Task goal:
Word for word, restate every line from the one with "347 145 3.65" through the end of the records below, both included, and add nothing.

[Extracted data entries]
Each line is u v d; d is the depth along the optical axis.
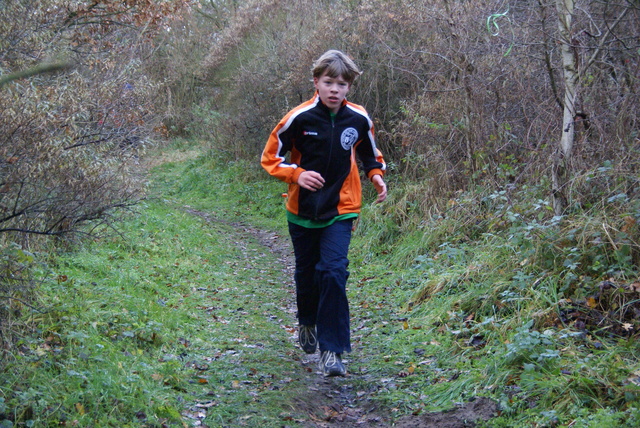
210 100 22.72
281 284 7.07
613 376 3.06
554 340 3.62
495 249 5.46
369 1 11.45
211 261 7.89
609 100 5.77
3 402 2.65
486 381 3.41
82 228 5.64
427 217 7.81
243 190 15.33
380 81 11.62
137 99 7.03
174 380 3.51
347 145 3.65
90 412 2.88
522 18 7.27
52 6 6.38
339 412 3.42
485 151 7.35
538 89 6.88
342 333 3.56
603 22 5.86
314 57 13.05
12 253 3.39
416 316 5.12
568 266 4.23
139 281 5.69
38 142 3.93
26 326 3.41
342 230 3.69
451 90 7.86
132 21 10.40
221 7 24.34
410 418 3.22
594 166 5.29
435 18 8.52
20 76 1.64
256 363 4.08
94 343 3.63
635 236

Finished exercise:
347 145 3.65
90 412 2.88
522 18 7.27
52 6 6.38
339 412 3.42
485 151 7.35
538 89 6.88
342 333 3.56
603 22 5.86
314 57 13.05
12 253 3.39
416 316 5.12
568 266 4.23
139 281 5.69
38 142 3.93
26 326 3.41
342 230 3.69
451 90 7.86
132 21 10.40
221 7 24.34
410 418 3.22
594 166 5.29
435 18 8.52
20 76 1.64
256 363 4.08
94 343 3.63
635 236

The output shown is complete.